◆ **Yapılacak çalışmalar**
(1) Dua hakkındaki yazıya göre aşağıdaki soruları cevaplayın.
(a) "Dua" hangi dilden gelen bir kelimedir?
(b) Yazının yayımlandığı gün Ramazan bayramının kaçıncı günüdür?
(c) Toprağın bağrına atılan tohum ne için dua eder?
(2) Dua hakkındaki yazıyı iki cümleyle özetleyin.
(3) Dua hakkındaki yazının “Duâ imanın en” sözlerinden “inen rahmet simgesidir.” sözlerine kadar olan bölümünü olduğu gibi yazın.

◆ **Sayfa**
--

26 Haziran 2017 Pazartesi

Duada ısrarlı olmalıyız ki kabul olsun


Duada ısrarlı olmalıyız ki kabul olsun

 
Günaydın sevgili gönül dostlarımız,

Bugün RAMAZAN bayramının ikinci günü. (26.6.2017)


Tekrar bayramınızı kutluyor, sevdiklerinizle birlikte nice mutlu huzurlu bayramlar diliyoruz.


Annem, kardeşim Faik ve yeğenim İsa 25.6.2017



Bugünkü yazımızın konusu, duada ısrarcı olmak. On gün itikafta aynı şeyleri dua ettim. Bakalım duada ısrar etmek gerekir mi yazıyı okuyalım inşallah...
 

DUA Nedir?

 

Dua Arapça bir kelime olup çağırmak, birisine mesaj vermek, onunla irtibat kurmak manalarına gelir. Özel kullanımı esas alındığında ise, kulun Allah'a yalvarması, halini arzetmesi, içini dökmesi, ihtiyaçlarını dile getirmesi demektir.

 

Dua günümüzde sadece beş vakit namazın veya belli bir kısım ibadetlerin sonuna sıkıştırılarak küçültülmüştür. Öncelikle dua, imanın en önemli göstergelerinden birisidir. Duâ, Allah ile kul arasında kuvvetli bir bağdır. Başka bir ifade ile, kulun düşüncesinin Rabb'e arz edilmesi şeklidir duâ.

 

Kul erişemeyeceği ve iktidarıyla elde edemeyeceği her şeyini, mutlak iktidar sahibi olan Kadîr-i Mutlak'tan ister; işte bu isteğin adıdır duâ. O, helezonlar hâlinde kuldan Rabb'e yücelen tatlı bir nağmedir...

 

Duâ imanın en berrak bir göstergesi olduğu gibi aynı zamanda kulluktur, ibadettir. Hatta Peygamber Efendimizin (asm) beyanıyla ibadetin özüdür o. Duâ Rabb'e dönüş ve yönelişin adıdır. Yine duâ, kuldan Rabb'e yükselen kulluk nişanı, Rab'den kula inen rahmet simgesidir.

 

Daha doğrusu o, Allah'la kul arasında olan münasebetin tam odak noktasıdır. Kulluktan bahsedilen bir yerde, duâdan bahsetmemek mümkün değildir.

 


Dua kulluğun simgesi ve başlı başına bir ibadet olduğuna göre sadece insana has bir olgu değildir. Bu yönüyle kainattaki bütün mahlukat onunla ilgilidir. Toprağın bağrına atılan bir tohum, çatlamak, başını topraktan çıkarmak ve güneşe doğru filizlenmek için dua eder.

 

Ama biz onun dilini anlamayız. Yumurtaları üzerinde yatan kuş, yavruları için dua eder. Ama kendi lisanında. Ağaçlar, mevsimi geldiğinde meyve vermek için dua ederler. Ama insan bunun farkında değildir.

--

◆ **Kayıtlardan bölümler**
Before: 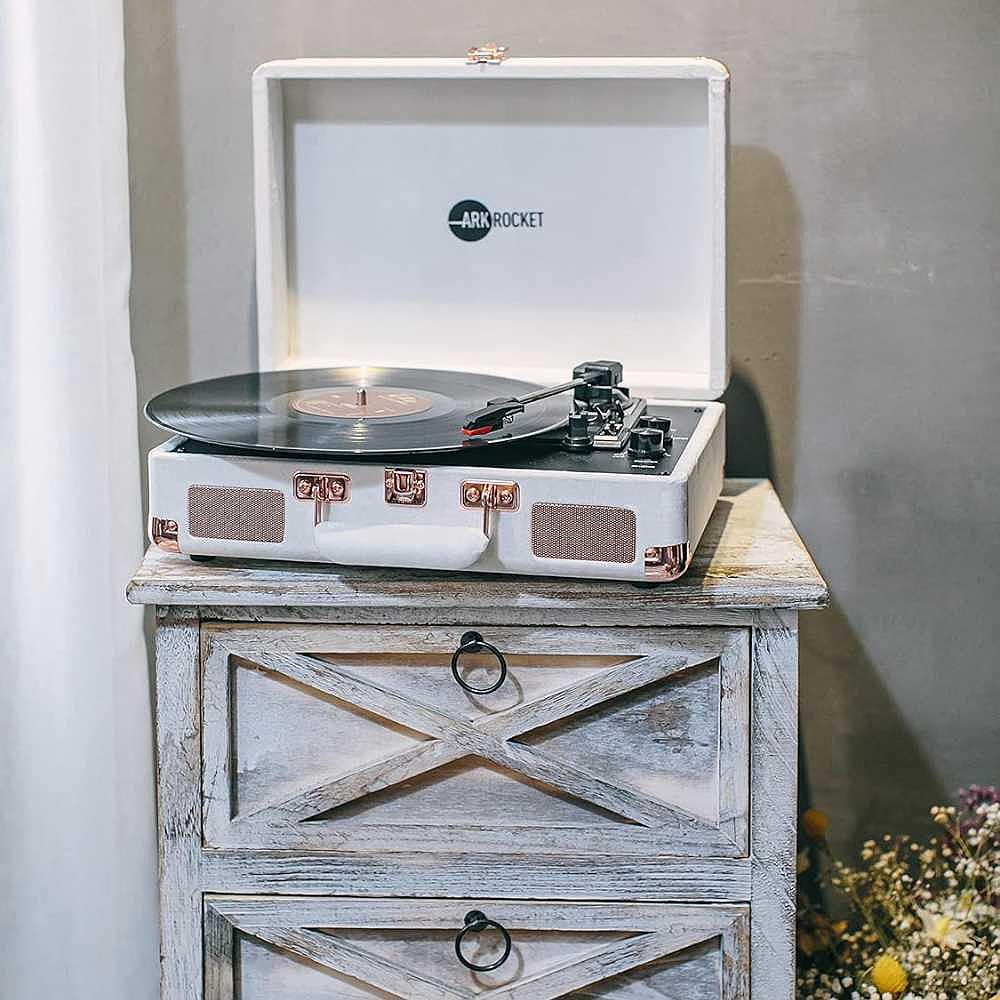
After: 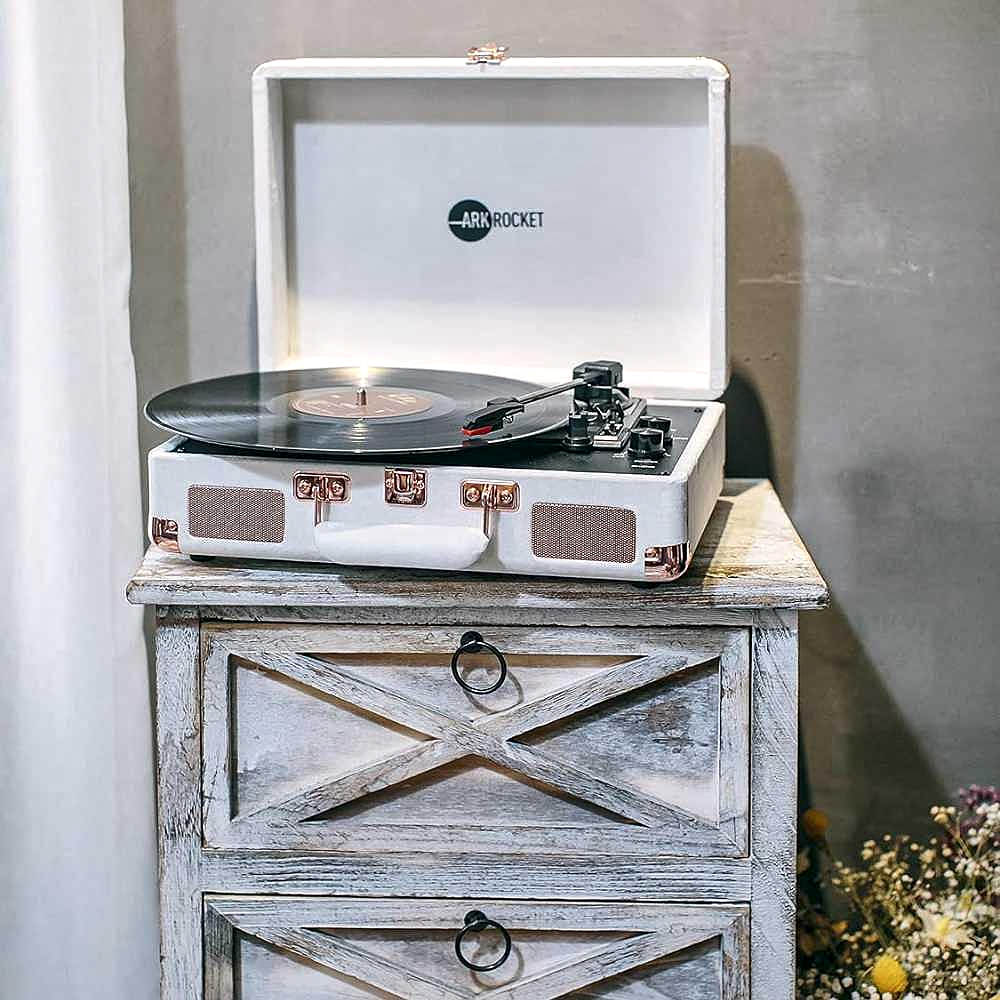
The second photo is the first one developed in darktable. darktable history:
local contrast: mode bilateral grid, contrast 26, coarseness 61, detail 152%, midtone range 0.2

--

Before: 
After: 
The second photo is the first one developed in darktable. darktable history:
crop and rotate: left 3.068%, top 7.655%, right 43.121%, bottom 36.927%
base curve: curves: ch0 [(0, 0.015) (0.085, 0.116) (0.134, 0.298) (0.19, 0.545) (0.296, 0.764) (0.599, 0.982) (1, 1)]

--

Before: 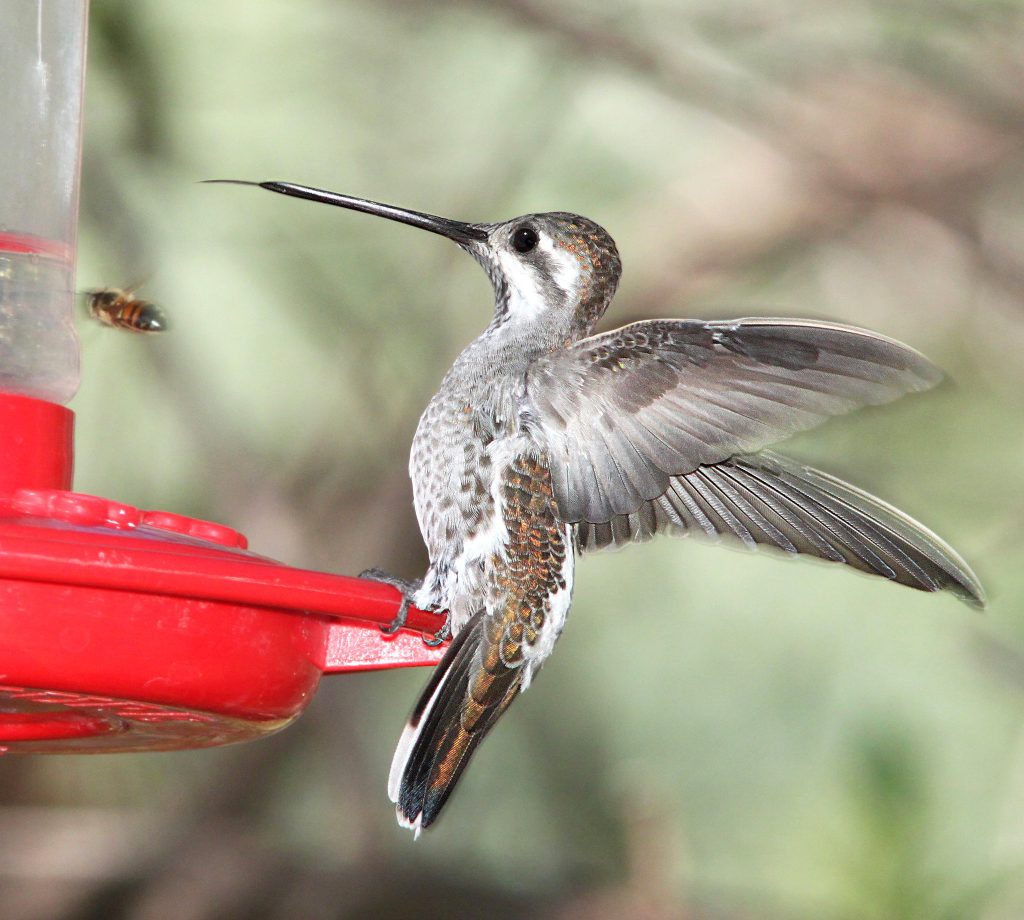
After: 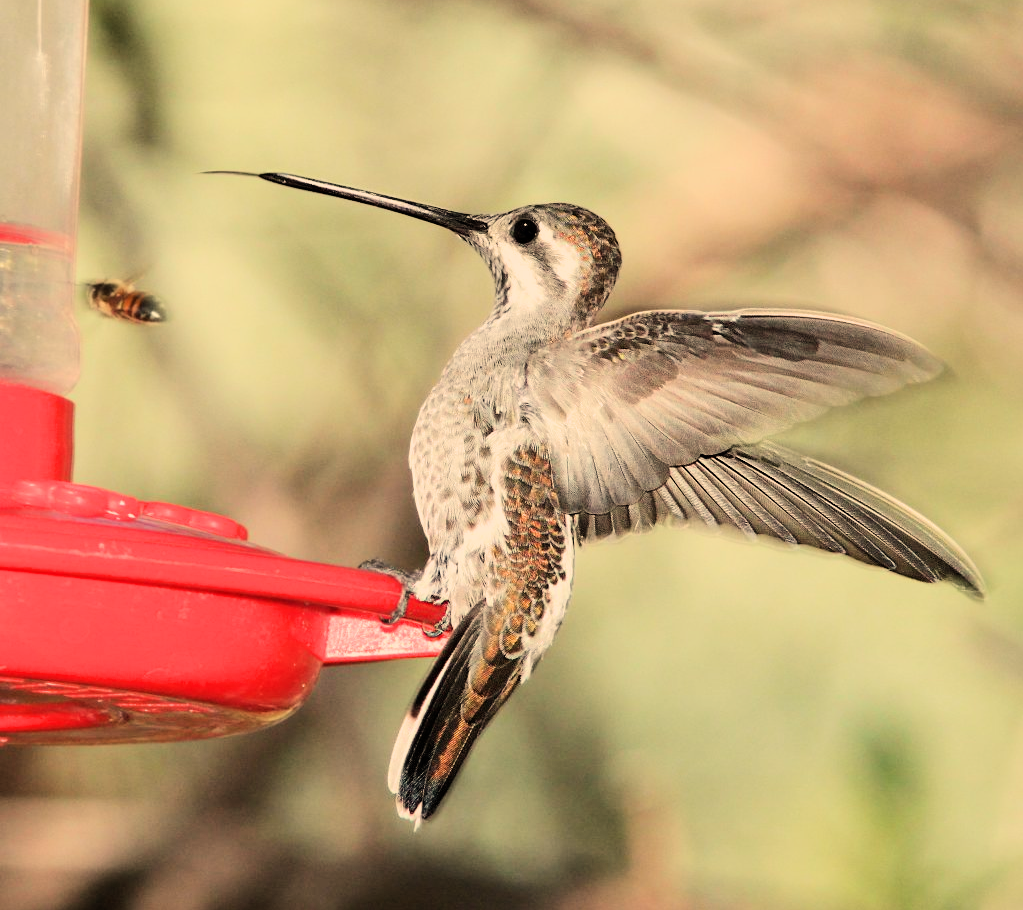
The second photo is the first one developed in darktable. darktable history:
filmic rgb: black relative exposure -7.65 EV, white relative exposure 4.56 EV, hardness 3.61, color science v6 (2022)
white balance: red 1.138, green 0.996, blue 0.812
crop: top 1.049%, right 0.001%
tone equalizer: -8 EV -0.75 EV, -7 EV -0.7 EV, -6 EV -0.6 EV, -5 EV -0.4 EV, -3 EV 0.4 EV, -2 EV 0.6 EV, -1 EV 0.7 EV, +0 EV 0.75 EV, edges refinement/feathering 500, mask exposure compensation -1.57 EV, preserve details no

--

◆ **Sırayla cevaplar**
(1)
(a) Arapça.
(b) İkinci günü.
(c) Çatlamak, başını topraktan çıkarmak ve güneşe doğru filizlenmek için.

(2) Yazıya göre Arapça bir kelime olan dua, kulun Allah'a yalvarması ve ihtiyaçlarını dile getirmesidir; imanın en önemli göstergelerinden biri, Allah ile kul arasında kuvvetli bir bağ ve ibadetin özüdür. Dua yalnızca insana has değildir; tohum, kuş ve ağaçlar gibi kâinattaki bütün mahlukat kendi lisanında dua eder.

(3)
Duâ imanın en berrak bir göstergesi olduğu gibi aynı zamanda kulluktur, ibadettir. Hatta Peygamber Efendimizin (asm) beyanıyla ibadetin özüdür o. Duâ Rabb'e dönüş ve yönelişin adıdır. Yine duâ, kuldan Rabb'e yükselen kulluk nişanı, Rab'den kula inen rahmet simgesidir.